## Work to be completed
Please print each entry below exactly as it stands, but without any pictures.

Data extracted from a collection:
════

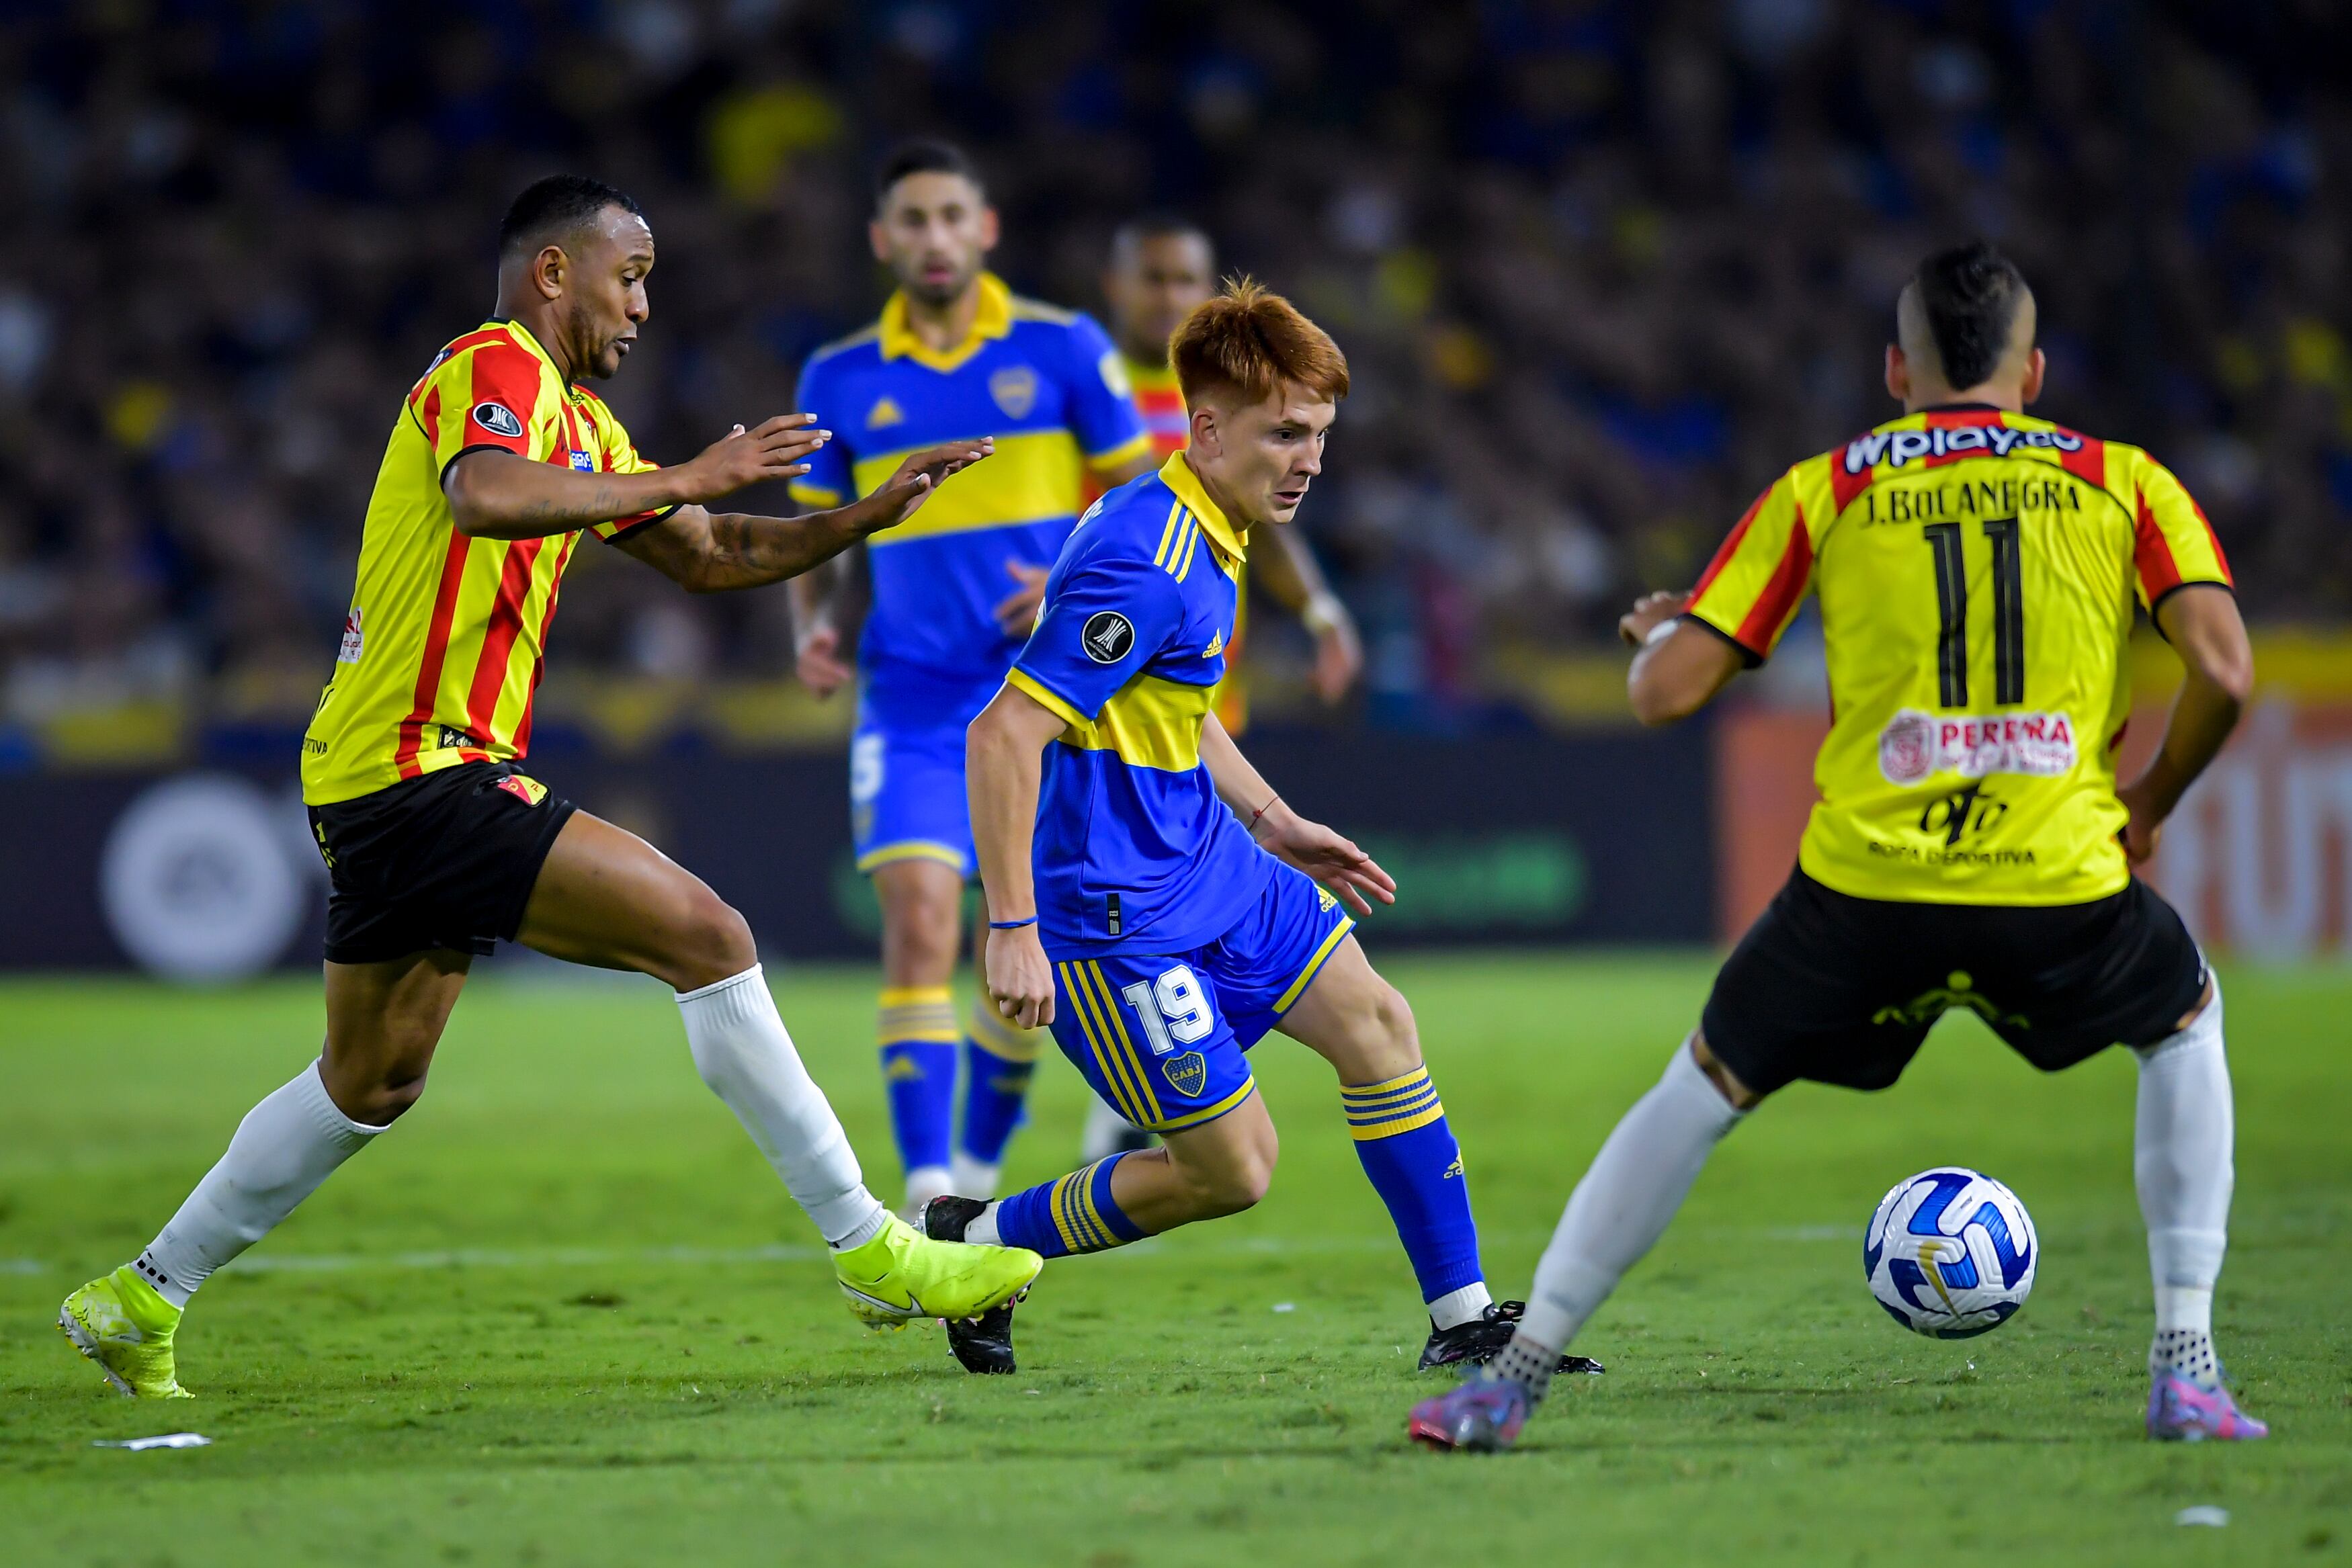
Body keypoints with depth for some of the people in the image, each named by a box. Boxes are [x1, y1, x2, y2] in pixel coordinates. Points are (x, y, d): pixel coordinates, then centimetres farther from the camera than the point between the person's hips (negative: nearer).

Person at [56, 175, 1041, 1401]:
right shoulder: (494, 369, -10)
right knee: (705, 934, -14)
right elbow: (487, 497, -33)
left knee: (370, 1085, 20)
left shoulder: (577, 417, 21)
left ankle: (141, 1300, 28)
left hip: (384, 787, 11)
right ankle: (868, 1251, -12)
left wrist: (865, 517, 10)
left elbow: (710, 558, 23)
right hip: (423, 775, -11)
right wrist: (683, 479, -30)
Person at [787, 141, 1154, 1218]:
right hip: (912, 695, 0)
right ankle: (928, 1193, -18)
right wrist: (815, 627, -5)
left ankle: (981, 1159, 25)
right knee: (917, 915, -16)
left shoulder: (1062, 351, 0)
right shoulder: (841, 380, 5)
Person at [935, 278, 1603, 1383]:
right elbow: (1004, 735, -29)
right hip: (1117, 913, -10)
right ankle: (975, 1243, 14)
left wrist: (1272, 823, 23)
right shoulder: (1146, 569, -25)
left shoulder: (1206, 536, 7)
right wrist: (1013, 930, -30)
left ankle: (1463, 1320, 14)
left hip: (1209, 862, 10)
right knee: (1232, 1168, -5)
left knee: (1375, 1023, 7)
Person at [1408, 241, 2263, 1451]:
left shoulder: (1821, 492, 12)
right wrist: (2148, 804, 18)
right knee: (2186, 1026, 30)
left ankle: (1513, 1377, 18)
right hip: (2061, 886, 0)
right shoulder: (2124, 480, 12)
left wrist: (1658, 635, 32)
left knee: (1704, 1087, 21)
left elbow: (1666, 693, 8)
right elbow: (2224, 671, 0)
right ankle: (2185, 1369, 19)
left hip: (1864, 886, 0)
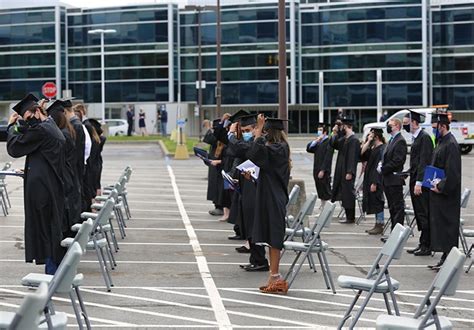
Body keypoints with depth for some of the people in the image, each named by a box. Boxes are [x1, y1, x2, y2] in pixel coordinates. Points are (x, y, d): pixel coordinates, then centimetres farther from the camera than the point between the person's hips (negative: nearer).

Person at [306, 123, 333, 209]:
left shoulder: (328, 142, -13)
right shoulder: (318, 142, 14)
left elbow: (327, 158, -18)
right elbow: (308, 148, 7)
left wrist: (322, 170, -21)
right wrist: (316, 141, -6)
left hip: (324, 171, -8)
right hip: (317, 170, 8)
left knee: (326, 192, -4)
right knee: (320, 191, 12)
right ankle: (323, 207, 19)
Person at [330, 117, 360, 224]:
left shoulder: (354, 140, -16)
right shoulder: (344, 138, 11)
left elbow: (353, 157, -21)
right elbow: (334, 145, 16)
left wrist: (350, 172, -24)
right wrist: (335, 134, 2)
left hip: (347, 171, -9)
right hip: (342, 170, 9)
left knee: (348, 194, -3)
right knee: (344, 194, 13)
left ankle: (350, 218, 3)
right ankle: (349, 216, 20)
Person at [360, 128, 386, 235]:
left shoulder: (381, 149, -16)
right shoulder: (373, 148, 12)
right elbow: (362, 155, 5)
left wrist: (374, 183, -23)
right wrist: (368, 142, -1)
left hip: (376, 181, -9)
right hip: (370, 179, 9)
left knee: (377, 203, -3)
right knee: (375, 204, 13)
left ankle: (379, 226, 3)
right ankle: (377, 225, 18)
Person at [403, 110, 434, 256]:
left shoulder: (424, 137, -14)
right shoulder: (416, 138, 16)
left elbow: (424, 161, -19)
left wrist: (419, 182, -21)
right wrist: (408, 174, 17)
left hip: (421, 184, -10)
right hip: (415, 181, 10)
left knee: (424, 215, -5)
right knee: (419, 215, 12)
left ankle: (426, 246, -1)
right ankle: (423, 244, 18)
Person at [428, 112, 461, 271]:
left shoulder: (451, 144, -17)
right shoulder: (441, 142, 13)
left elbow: (453, 172, -22)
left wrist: (441, 187, -19)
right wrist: (435, 183, 11)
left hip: (447, 194, -10)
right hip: (439, 191, 10)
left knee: (447, 226, -4)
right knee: (439, 224, 12)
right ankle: (444, 258, 18)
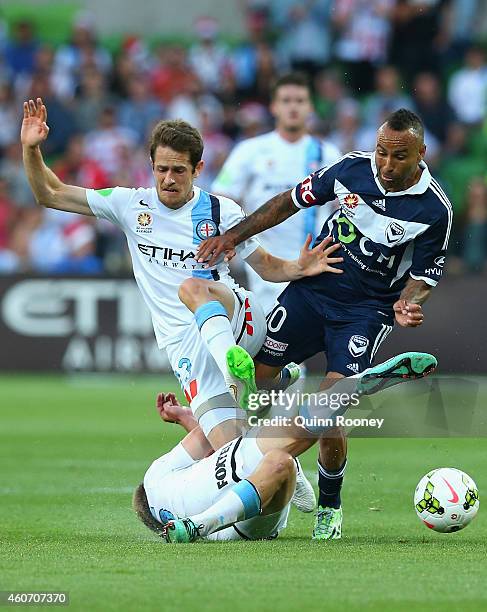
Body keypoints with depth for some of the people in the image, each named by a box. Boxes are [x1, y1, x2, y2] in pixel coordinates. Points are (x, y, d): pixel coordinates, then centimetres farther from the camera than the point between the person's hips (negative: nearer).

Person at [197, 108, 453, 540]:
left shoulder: (434, 209, -14)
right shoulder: (353, 168, -7)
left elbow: (423, 276, -4)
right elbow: (294, 200, 6)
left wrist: (407, 305, -26)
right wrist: (235, 236, 2)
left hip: (367, 311, -4)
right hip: (312, 289, 4)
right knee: (254, 375, -3)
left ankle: (330, 505, 7)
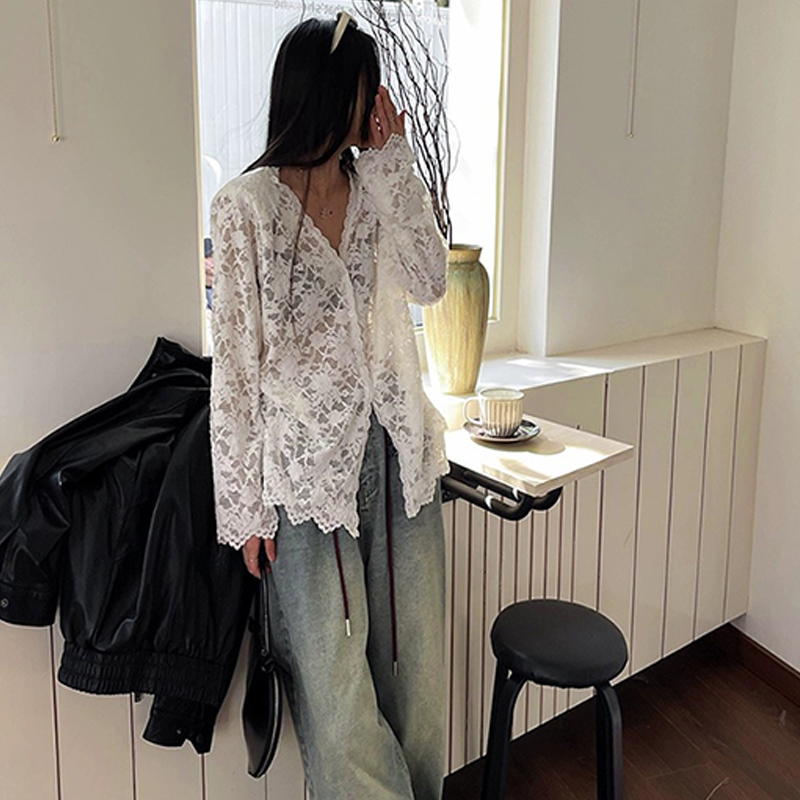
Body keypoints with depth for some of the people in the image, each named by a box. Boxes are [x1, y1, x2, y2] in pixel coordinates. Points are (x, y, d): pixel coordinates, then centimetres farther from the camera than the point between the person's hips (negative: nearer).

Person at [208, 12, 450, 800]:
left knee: (414, 650, 15)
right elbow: (234, 361, -8)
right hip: (309, 461, -5)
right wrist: (245, 504, -8)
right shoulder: (246, 206, -8)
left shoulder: (376, 186, 8)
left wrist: (393, 161, -5)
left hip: (397, 446, 5)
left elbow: (428, 282, -6)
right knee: (333, 669, 6)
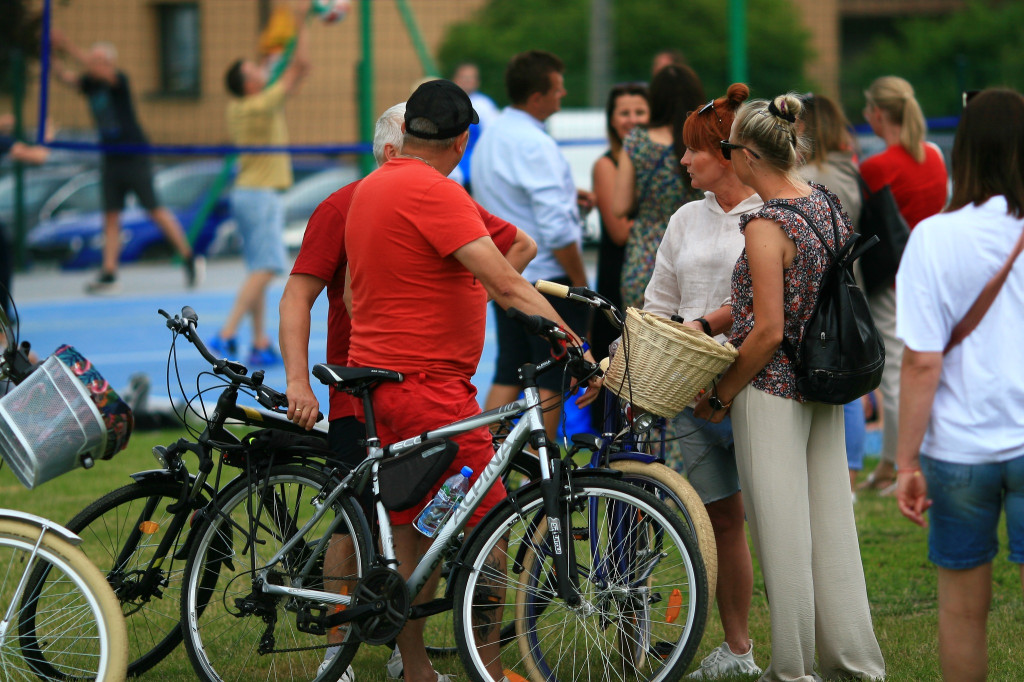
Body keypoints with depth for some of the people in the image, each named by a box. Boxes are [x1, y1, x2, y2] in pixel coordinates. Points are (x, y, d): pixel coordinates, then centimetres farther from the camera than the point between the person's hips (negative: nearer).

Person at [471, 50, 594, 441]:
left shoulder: (490, 135, 11)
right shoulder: (535, 145, -19)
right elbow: (556, 229, -23)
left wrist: (566, 194, 14)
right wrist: (581, 282, -15)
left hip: (502, 274, 9)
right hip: (546, 276, -9)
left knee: (508, 375, 13)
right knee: (552, 380, -1)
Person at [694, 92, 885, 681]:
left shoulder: (767, 225, -19)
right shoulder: (826, 202, 6)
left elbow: (768, 331, -20)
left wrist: (720, 395, -8)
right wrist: (701, 326, 13)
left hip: (773, 389, -8)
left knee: (782, 534, 0)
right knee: (830, 522, 14)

════

## Response below
Body keypoints with depth for some of the people in the image, each named by a box. Boxes are [x1, y1, x2, y2] in pixel coordinates. Points are (x, y, d): pixel coordinates, then centimetres farther from the camera than the point between the person's hips (negative: nearer).

Person at [56, 175, 1041, 1401]:
right shoulder: (494, 369, -10)
right knee: (705, 934, -14)
right elbow: (487, 497, -33)
left knee: (370, 1085, 20)
left shoulder: (577, 417, 21)
left ankle: (141, 1300, 28)
left hip: (384, 787, 11)
right ankle: (868, 1251, -12)
left wrist: (865, 517, 10)
left elbow: (710, 558, 23)
right hip: (423, 775, -11)
right wrist: (683, 479, -30)
Person at [787, 141, 1154, 1218]:
right hip: (912, 695, 0)
right ankle: (928, 1193, -18)
right wrist: (815, 627, -5)
left ankle: (981, 1159, 25)
right knee: (917, 915, -16)
left shoulder: (1062, 351, 0)
right shoulder: (841, 380, 5)
Person at [935, 278, 1603, 1383]:
right elbow: (1004, 735, -29)
right hip: (1117, 913, -10)
right ankle: (975, 1243, 14)
left wrist: (1272, 823, 23)
right shoulder: (1146, 569, -25)
left shoulder: (1206, 536, 7)
right wrist: (1013, 930, -30)
left ankle: (1463, 1320, 14)
left hip: (1209, 862, 10)
right knee: (1232, 1168, -5)
left knee: (1375, 1023, 7)
Person at [1408, 241, 2263, 1451]:
left shoulder: (1821, 492, 12)
right wrist: (2148, 804, 18)
right knee: (2186, 1026, 30)
left ankle: (1513, 1377, 18)
right hip: (2061, 886, 0)
right shoulder: (2124, 480, 12)
left wrist: (1658, 635, 32)
left knee: (1704, 1087, 21)
left elbow: (1666, 693, 8)
right elbow: (2224, 671, 0)
right ankle: (2185, 1369, 19)
left hip: (1864, 886, 0)
Body keypoints with depth for some of the people in the image, each named by a box. Boxes are [x1, y1, x2, y2] in pixel coordinates. Points are (x, y, d): pixel coordinates, then centimetres farther from the camera than the point between the person's hips (negative: nearer).

Person at [306, 123, 333, 209]:
left shoulder: (328, 142, -13)
right shoulder: (318, 142, 14)
left elbow: (327, 158, -18)
right elbow: (308, 148, 7)
left wrist: (322, 170, -21)
right wrist: (316, 141, -6)
left hip: (324, 171, -8)
right hip: (317, 170, 8)
left knee: (326, 192, -4)
right knee: (320, 191, 12)
right ankle: (323, 207, 19)
Person at [330, 117, 360, 224]:
left shoulder: (354, 140, -16)
right shoulder: (344, 138, 11)
left elbow: (353, 157, -21)
right elbow: (334, 145, 16)
left wrist: (350, 172, -24)
right wrist: (335, 134, 2)
left hip: (347, 171, -9)
right hip: (342, 170, 9)
left knee: (348, 194, -3)
right knee: (344, 194, 13)
left ankle: (350, 218, 3)
right ankle: (349, 216, 20)
Person at [360, 128, 386, 235]:
left shoulder: (381, 149, -16)
right shoulder: (373, 148, 12)
right elbow: (362, 155, 5)
left wrist: (374, 183, -23)
right wrist: (368, 142, -1)
left hip: (376, 181, -9)
right hip: (370, 179, 9)
left knee: (377, 203, -3)
right knee: (375, 204, 13)
left ankle: (379, 226, 3)
right ankle: (377, 225, 18)
Person at [403, 110, 434, 256]:
left shoulder: (424, 137, -14)
right shoulder: (416, 138, 16)
left elbow: (424, 161, -19)
left wrist: (419, 182, -21)
right wrist: (408, 174, 17)
left hip: (421, 184, -10)
right hip: (415, 181, 10)
left knee: (424, 215, -5)
right knee: (419, 215, 12)
left ankle: (426, 246, -1)
right ankle: (423, 244, 18)
Person at [428, 112, 461, 271]:
left shoulder: (451, 144, -17)
right shoulder: (441, 142, 13)
left elbow: (453, 172, -22)
left wrist: (441, 187, -19)
right wrist: (435, 183, 11)
left hip: (447, 194, -10)
right hip: (439, 191, 10)
left knee: (447, 226, -4)
right knee: (439, 224, 12)
right ankle: (444, 258, 18)
Body keypoints with depth for some of the people in the image, each named by a box. Boxes are [x1, y1, x2, y2] in pixel coordinates. Points are (x, y, d): pixel coordinates, then centimetres farther from the camera than the point between the person's hips (negative: nearer).

Person at [197, 108, 453, 540]:
left shoulder: (434, 209, -14)
right shoulder: (353, 168, -7)
left elbow: (423, 276, -4)
right elbow: (294, 200, 6)
left wrist: (407, 305, -26)
right wrist: (235, 236, 2)
left hip: (367, 311, -4)
right hip: (312, 289, 4)
right knee: (254, 375, -3)
left ankle: (330, 505, 7)
Body keypoints with depth for some of the people in the image, each named by a box. Boxes are [x1, y1, x2, y2] in pixel coordinates. Points are (x, y, d): pixel coordinates, then centimetres farther from the camera than the point between the person's hips (negative: nearer).

Person at [208, 12, 450, 800]:
left knee: (414, 650, 15)
right elbow: (234, 361, -8)
right hip: (309, 461, -5)
right wrist: (245, 504, -8)
right shoulder: (246, 206, -8)
left shoulder: (376, 186, 8)
left wrist: (393, 161, -5)
left hip: (397, 446, 5)
left elbow: (428, 282, -6)
right knee: (333, 669, 6)
Body keypoints with depth for some of the people in the image, each named by a box. Boxes are [x1, y1, x2, y2] in pixel coordinates. Points are (x, y, d): pixel coordinates, then centimetres farther from the camera than the point between the person's hips (negative: nearer).

Person at [471, 50, 594, 441]:
left shoulder: (490, 135, 11)
right shoulder: (535, 145, -19)
right elbow: (556, 229, -23)
left wrist: (566, 194, 14)
right wrist: (581, 282, -15)
left hip: (502, 274, 9)
right hip: (546, 276, -9)
left knee: (508, 375, 13)
right knee: (552, 380, -1)
Person at [694, 92, 885, 681]:
left shoulder: (767, 225, -19)
right shoulder: (826, 202, 6)
left elbow: (768, 331, -20)
left wrist: (720, 395, -8)
right wrist: (701, 326, 13)
left hip: (773, 389, -8)
left knee: (782, 534, 0)
right knee: (830, 522, 14)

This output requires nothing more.